Missing a birth control pill increases your risk of becoming pregnant. If you are more than 3 hours late for your dose, take the medicine as soon as you remember and use back-up birth control for at least 48 hours. Take your next pill at the regularly scheduled time and continue on your regular dosing schedule.
If you miss a period for two months in a row, call your doctor because you might be pregnant.
What happens if I overdose?
Seek emergency medical attention or call the Poison Help line at 1-800-222-1222.
An overdose of norethindrone is not expected to be dangerous.
What should I avoid while taking norethindrone?
Do not use estrogen medication unless your doctor tells you to.
Avoid smoking.

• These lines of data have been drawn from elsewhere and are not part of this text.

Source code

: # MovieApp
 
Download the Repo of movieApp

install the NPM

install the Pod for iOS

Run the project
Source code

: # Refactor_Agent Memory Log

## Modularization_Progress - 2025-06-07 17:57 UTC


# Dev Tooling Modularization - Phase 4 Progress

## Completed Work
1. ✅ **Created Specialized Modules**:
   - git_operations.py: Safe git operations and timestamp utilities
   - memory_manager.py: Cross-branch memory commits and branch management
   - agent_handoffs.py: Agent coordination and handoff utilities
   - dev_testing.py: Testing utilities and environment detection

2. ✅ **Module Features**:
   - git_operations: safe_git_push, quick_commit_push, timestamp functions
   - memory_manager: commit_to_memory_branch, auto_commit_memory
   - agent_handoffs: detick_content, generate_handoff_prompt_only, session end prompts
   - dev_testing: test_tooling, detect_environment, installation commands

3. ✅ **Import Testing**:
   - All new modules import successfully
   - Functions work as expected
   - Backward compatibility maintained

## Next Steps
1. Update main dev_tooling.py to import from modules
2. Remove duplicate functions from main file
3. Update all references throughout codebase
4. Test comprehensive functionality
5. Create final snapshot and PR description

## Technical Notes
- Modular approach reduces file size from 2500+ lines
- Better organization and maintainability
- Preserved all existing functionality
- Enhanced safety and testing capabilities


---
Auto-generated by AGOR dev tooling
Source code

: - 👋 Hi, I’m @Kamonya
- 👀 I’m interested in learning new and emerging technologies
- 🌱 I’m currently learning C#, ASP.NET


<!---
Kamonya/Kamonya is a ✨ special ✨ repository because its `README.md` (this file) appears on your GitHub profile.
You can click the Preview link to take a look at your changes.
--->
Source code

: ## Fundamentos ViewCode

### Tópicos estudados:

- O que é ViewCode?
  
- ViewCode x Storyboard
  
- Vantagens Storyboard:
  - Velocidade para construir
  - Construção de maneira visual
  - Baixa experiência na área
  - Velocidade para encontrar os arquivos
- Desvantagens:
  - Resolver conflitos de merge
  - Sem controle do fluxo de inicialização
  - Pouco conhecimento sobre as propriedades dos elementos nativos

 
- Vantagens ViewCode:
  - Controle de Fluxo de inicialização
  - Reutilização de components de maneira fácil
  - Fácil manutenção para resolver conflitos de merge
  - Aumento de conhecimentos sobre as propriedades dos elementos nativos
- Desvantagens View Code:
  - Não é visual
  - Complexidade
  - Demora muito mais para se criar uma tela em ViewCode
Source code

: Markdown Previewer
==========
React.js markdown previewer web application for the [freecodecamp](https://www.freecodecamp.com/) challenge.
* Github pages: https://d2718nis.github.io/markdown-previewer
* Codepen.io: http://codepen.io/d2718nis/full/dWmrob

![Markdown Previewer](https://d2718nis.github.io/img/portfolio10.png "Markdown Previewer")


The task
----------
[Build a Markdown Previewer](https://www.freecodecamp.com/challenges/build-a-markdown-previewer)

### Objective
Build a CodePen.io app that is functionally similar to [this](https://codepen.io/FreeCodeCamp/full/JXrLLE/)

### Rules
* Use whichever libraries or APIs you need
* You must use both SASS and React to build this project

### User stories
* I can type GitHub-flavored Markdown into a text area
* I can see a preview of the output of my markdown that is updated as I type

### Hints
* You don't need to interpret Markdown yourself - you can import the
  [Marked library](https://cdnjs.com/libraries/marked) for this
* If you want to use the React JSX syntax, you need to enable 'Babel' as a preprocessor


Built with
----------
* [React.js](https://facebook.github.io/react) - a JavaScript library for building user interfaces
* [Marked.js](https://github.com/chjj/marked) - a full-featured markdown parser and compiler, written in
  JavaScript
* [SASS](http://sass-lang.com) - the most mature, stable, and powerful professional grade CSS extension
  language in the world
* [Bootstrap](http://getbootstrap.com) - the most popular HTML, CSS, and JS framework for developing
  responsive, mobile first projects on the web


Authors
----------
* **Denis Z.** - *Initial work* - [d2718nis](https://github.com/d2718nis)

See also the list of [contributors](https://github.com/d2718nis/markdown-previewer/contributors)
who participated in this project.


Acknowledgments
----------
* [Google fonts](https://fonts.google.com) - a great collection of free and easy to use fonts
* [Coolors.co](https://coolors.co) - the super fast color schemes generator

It can greatly increase your risk of blood clots, stroke, or heart attack while taking norethindrone for contraception.
Norethindrone will not protect you from sexually transmitted diseases--including HIV and AIDS. Using a condom is the only way to protect yourself from these diseases.
What other drugs will affect norethindrone?
Some drugs can make norethindrone less effective, which may result in unintended pregnancy if you use this medicine for contraception. Tell your doctor about all your other medicines, especially:
- St. John's wort;
- medicine to treat an infection (antibiotics or antifungal medicine);
- medicine to treat tuberculosis;
- medicine to treat HIV or AIDS; or
- seizure medication.
This list is not complete. Other drugs may affect norethindrone, including prescription and over-the-counter medicines, vitamins, and herbal products. Not all possible drug interactions are listed here.
Where can I get more information?
Your pharmacist can provide more information about norethindrone.